[Work item] The answer must consist of every line below that holds the word "source".

[Dataset]

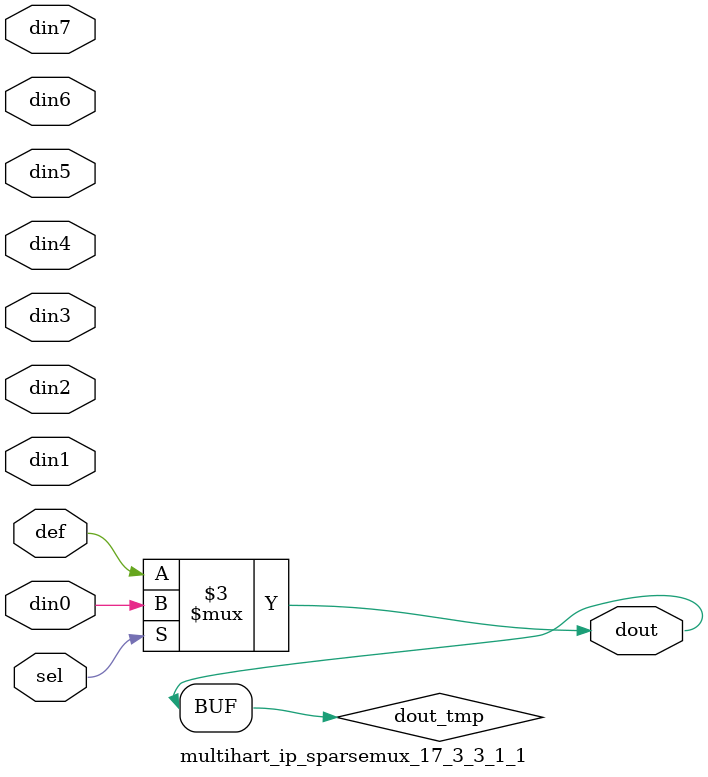
<source format=v>
`timescale 1ns / 1ps

module multihart_ip_sparsemux_17_3_3_1_1 (din0,din1,din2,din3,din4,din5,din6,din7,def,sel,dout);

parameter din0_WIDTH = 1;

parameter din1_WIDTH = 1;

parameter din2_WIDTH = 1;

parameter din3_WIDTH = 1;

parameter din4_WIDTH = 1;

parameter din5_WIDTH = 1;

parameter din6_WIDTH = 1;

parameter din7_WIDTH = 1;

parameter def_WIDTH = 1;
parameter sel_WIDTH = 1;
parameter dout_WIDTH = 1;

parameter [sel_WIDTH-1:0] CASE0 = 1;

parameter [sel_WIDTH-1:0] CASE1 = 1;

parameter [sel_WIDTH-1:0] CASE2 = 1;

parameter [sel_WIDTH-1:0] CASE3 = 1;

parameter [sel_WIDTH-1:0] CASE4 = 1;

parameter [sel_WIDTH-1:0] CASE5 = 1;

parameter [sel_WIDTH-1:0] CASE6 = 1;

parameter [sel_WIDTH-1:0] CASE7 = 1;

parameter ID = 1;
parameter NUM_STAGE = 1;



input [din0_WIDTH-1:0] din0;

input [din1_WIDTH-1:0] din1;

input [din2_WIDTH-1:0] din2;

input [din3_WIDTH-1:0] din3;

input [din4_WIDTH-1:0] din4;

input [din5_WIDTH-1:0] din5;

input [din6_WIDTH-1:0] din6;

input [din7_WIDTH-1:0] din7;

input [def_WIDTH-1:0] def;
input [sel_WIDTH-1:0] sel;

output [dout_WIDTH-1:0] dout;



reg [dout_WIDTH-1:0] dout_tmp;


always @ (*) begin
(* parallel_case *) case (sel)
    
    CASE0 : dout_tmp = din0;
    
    CASE1 : dout_tmp = din1;
    
    CASE2 : dout_tmp = din2;
    
    CASE3 : dout_tmp = din3;
    
    CASE4 : dout_tmp = din4;
    
    CASE5 : dout_tmp = din5;
    
    CASE6 : dout_tmp = din6;
    
    CASE7 : dout_tmp = din7;
    
    default : dout_tmp = def;
endcase
end


assign dout = dout_tmp;



endmodule

</source>
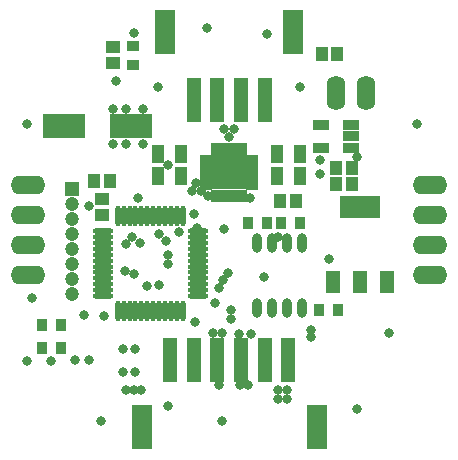
<source format=gts>
G04 Layer_Color=20142*
%FSAX44Y44*%
%MOMM*%
G71*
G01*
G75*
%ADD55R,1.8034X3.7084*%
%ADD56R,1.2192X3.7084*%
%ADD57R,2.8702X2.8702*%
%ADD58R,0.5080X1.0532*%
%ADD59R,1.0532X0.5080*%
%ADD60R,1.1032X1.5532*%
%ADD61R,0.9032X1.1032*%
%ADD62R,1.1032X0.9032*%
%ADD63R,1.1032X1.2032*%
%ADD64R,1.2032X1.1032*%
%ADD65O,0.8032X1.6532*%
%ADD66R,3.4532X1.9032*%
%ADD67R,1.2032X1.9032*%
%ADD68R,1.3716X0.8128*%
%ADD69R,3.6032X2.0032*%
%ADD70O,1.7532X0.4532*%
%ADD71O,0.4532X1.7532*%
%ADD72O,2.9464X1.5748*%
%ADD73O,1.5748X2.9464*%
%ADD74C,1.2032*%
%ADD75R,1.2032X1.2032*%
%ADD76C,0.8382*%
%ADD77C,0.8128*%
D55*
X00116000Y00022850D02*
D03*
X00264000D02*
D03*
X00244000Y00357150D02*
D03*
X00136000D02*
D03*
D56*
X00240000Y00080000D02*
D03*
X00220000D02*
D03*
X00200000D02*
D03*
X00180000D02*
D03*
X00160000D02*
D03*
X00140000D02*
D03*
X00160000Y00300000D02*
D03*
X00180000D02*
D03*
X00200000D02*
D03*
X00220000D02*
D03*
D57*
X00190000Y00238505D02*
D03*
D58*
X00202500Y00218947D02*
D03*
X00197500D02*
D03*
X00192500D02*
D03*
X00187460D02*
D03*
X00182380D02*
D03*
X00177300D02*
D03*
Y00258005D02*
D03*
X00182380D02*
D03*
X00187460D02*
D03*
X00192500D02*
D03*
X00197500D02*
D03*
X00202500D02*
D03*
D59*
X00170442Y00225805D02*
D03*
Y00230885D02*
D03*
Y00235965D02*
D03*
Y00241005D02*
D03*
Y00246005D02*
D03*
Y00251005D02*
D03*
X00209500D02*
D03*
Y00246005D02*
D03*
Y00241005D02*
D03*
Y00235965D02*
D03*
Y00230885D02*
D03*
Y00225805D02*
D03*
D60*
X00230790Y00254505D02*
D03*
X00250290D02*
D03*
X00230790Y00235505D02*
D03*
X00250290D02*
D03*
X00149210Y00254505D02*
D03*
X00129710D02*
D03*
X00149210Y00235505D02*
D03*
X00129710D02*
D03*
D61*
X00031370Y00109220D02*
D03*
X00047370D02*
D03*
X00266320Y00121920D02*
D03*
X00282320D02*
D03*
X00206130Y00195325D02*
D03*
X00222130D02*
D03*
X00250070D02*
D03*
X00234070D02*
D03*
X00047370Y00090170D02*
D03*
X00031370D02*
D03*
D62*
X00108720Y00329565D02*
D03*
Y00345565D02*
D03*
D63*
X00075800Y00231140D02*
D03*
X00089300D02*
D03*
X00268250Y00338505D02*
D03*
X00281750D02*
D03*
X00233280Y00214630D02*
D03*
X00246780D02*
D03*
X00293770Y00228600D02*
D03*
X00280270D02*
D03*
X00293770Y00242570D02*
D03*
X00280270D02*
D03*
D64*
X00082550Y00216300D02*
D03*
Y00202800D02*
D03*
X00091440Y00344570D02*
D03*
Y00331070D02*
D03*
D65*
X00213360Y00123880D02*
D03*
X00226060D02*
D03*
X00238760D02*
D03*
X00251460D02*
D03*
X00213360Y00178380D02*
D03*
X00226060D02*
D03*
X00238760D02*
D03*
X00251460D02*
D03*
D66*
X00300990Y00209550D02*
D03*
D67*
X00323990Y00146050D02*
D03*
X00300990D02*
D03*
X00277990D02*
D03*
D68*
X00293170Y00259588D02*
D03*
Y00269240D02*
D03*
Y00278740D02*
D03*
X00267970D02*
D03*
Y00259588D02*
D03*
D69*
X00050490Y00278130D02*
D03*
X00106990D02*
D03*
D70*
X00082940Y00133790D02*
D03*
Y00138790D02*
D03*
Y00143790D02*
D03*
Y00148790D02*
D03*
Y00153790D02*
D03*
Y00158790D02*
D03*
Y00163790D02*
D03*
Y00168790D02*
D03*
Y00173790D02*
D03*
Y00178790D02*
D03*
Y00183790D02*
D03*
Y00188790D02*
D03*
X00163440D02*
D03*
Y00183790D02*
D03*
Y00178790D02*
D03*
Y00173790D02*
D03*
Y00168790D02*
D03*
Y00163790D02*
D03*
Y00158790D02*
D03*
Y00153790D02*
D03*
Y00148790D02*
D03*
Y00143790D02*
D03*
Y00138790D02*
D03*
Y00133790D02*
D03*
D71*
X00095690Y00201540D02*
D03*
X00100690D02*
D03*
X00105690D02*
D03*
X00110690D02*
D03*
X00115690D02*
D03*
X00120690D02*
D03*
X00125690D02*
D03*
X00130690D02*
D03*
X00135690D02*
D03*
X00140690D02*
D03*
X00145690D02*
D03*
X00150690D02*
D03*
Y00121040D02*
D03*
X00145690D02*
D03*
X00140690D02*
D03*
X00135690D02*
D03*
X00130690D02*
D03*
X00125690D02*
D03*
X00120690D02*
D03*
X00115690D02*
D03*
X00110690D02*
D03*
X00105690D02*
D03*
X00100690D02*
D03*
X00095690D02*
D03*
D72*
X00020000Y00151900D02*
D03*
Y00177300D02*
D03*
Y00202700D02*
D03*
Y00228100D02*
D03*
X00360000D02*
D03*
Y00202700D02*
D03*
Y00177300D02*
D03*
Y00151900D02*
D03*
D73*
X00306070Y00306070D02*
D03*
X00280670D02*
D03*
D74*
X00057150Y00135890D02*
D03*
Y00148590D02*
D03*
Y00161290D02*
D03*
Y00173990D02*
D03*
Y00186690D02*
D03*
Y00199390D02*
D03*
Y00212090D02*
D03*
D75*
Y00224790D02*
D03*
D76*
X00266700Y00237490D02*
D03*
X00071120Y00209804D02*
D03*
X00116840Y00292100D02*
D03*
Y00262890D02*
D03*
X00172502Y00218440D02*
D03*
X00160020Y00203200D02*
D03*
X00161290Y00111760D02*
D03*
X00177800Y00128270D02*
D03*
X00166043Y00222758D02*
D03*
X00162560Y00191770D02*
D03*
X00182500Y00238500D02*
D03*
X00190000Y00246000D02*
D03*
X00197500Y00238500D02*
D03*
X00190000Y00231000D02*
D03*
X00162219Y00229710D02*
D03*
X00158242Y00222758D02*
D03*
X00120650Y00142240D02*
D03*
X00130810Y00143510D02*
D03*
X00101600Y00154940D02*
D03*
X00109220Y00152400D02*
D03*
X00059690Y00080010D02*
D03*
X00114300Y00179070D02*
D03*
X00081280Y00027940D02*
D03*
X00222250Y00355600D02*
D03*
X00129540Y00311150D02*
D03*
X00171450Y00360680D02*
D03*
X00071120Y00080010D02*
D03*
X00325120Y00102870D02*
D03*
X00250190Y00311150D02*
D03*
X00349250Y00279400D02*
D03*
X00019050Y00078740D02*
D03*
X00022860Y00132080D02*
D03*
X00147320Y00187735D02*
D03*
X00102870Y00177800D02*
D03*
X00138430Y00168910D02*
D03*
X00039370Y00078740D02*
D03*
X00184150Y00027940D02*
D03*
X00067310Y00118110D02*
D03*
X00259080Y00105410D02*
D03*
X00231140Y00046990D02*
D03*
Y00054610D02*
D03*
X00199390Y00058420D02*
D03*
X00205740D02*
D03*
X00238760Y00054610D02*
D03*
X00181610Y00058420D02*
D03*
X00238760Y00046990D02*
D03*
X00138430Y00040640D02*
D03*
X00208280Y00101600D02*
D03*
X00102870Y00054610D02*
D03*
X00109220D02*
D03*
X00115570D02*
D03*
X00259080Y00099060D02*
D03*
X00100330Y00088900D02*
D03*
X00110490D02*
D03*
Y00069850D02*
D03*
X00100330D02*
D03*
X00102870Y00292100D02*
D03*
Y00262890D02*
D03*
X00091440D02*
D03*
Y00292100D02*
D03*
X00113030Y00216945D02*
D03*
X00219710Y00149635D02*
D03*
X00138430Y00161290D02*
D03*
X00207780Y00216915D02*
D03*
X00194000Y00275336D02*
D03*
X00186000D02*
D03*
X00190000Y00268224D02*
D03*
X00182500Y00231005D02*
D03*
X00197500D02*
D03*
Y00246005D02*
D03*
X00182500D02*
D03*
X00190000Y00238505D02*
D03*
X00019050Y00279400D02*
D03*
X00138430Y00245110D02*
D03*
X00266700Y00248920D02*
D03*
X00298450Y00251460D02*
D03*
X00093980Y00316005D02*
D03*
X00109220Y00356645D02*
D03*
X00298450Y00038100D02*
D03*
X00083820Y00116840D02*
D03*
X00191770Y00114300D02*
D03*
X00198120Y00101600D02*
D03*
X00176530Y00102616D02*
D03*
X00184150D02*
D03*
X00191770Y00121920D02*
D03*
X00185420Y00190275D02*
D03*
X00231140Y00184150D02*
D03*
X00274320Y00165100D02*
D03*
X00136405Y00180630D02*
D03*
X00130690Y00186435D02*
D03*
X00107950Y00184150D02*
D03*
D77*
X00188730Y00153415D02*
D03*
X00184920Y00147065D02*
D03*
X00181110Y00140715D02*
D03*
M02*

</source>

[Solution]
<source format=v>
</source>
<source format=gts>
</source>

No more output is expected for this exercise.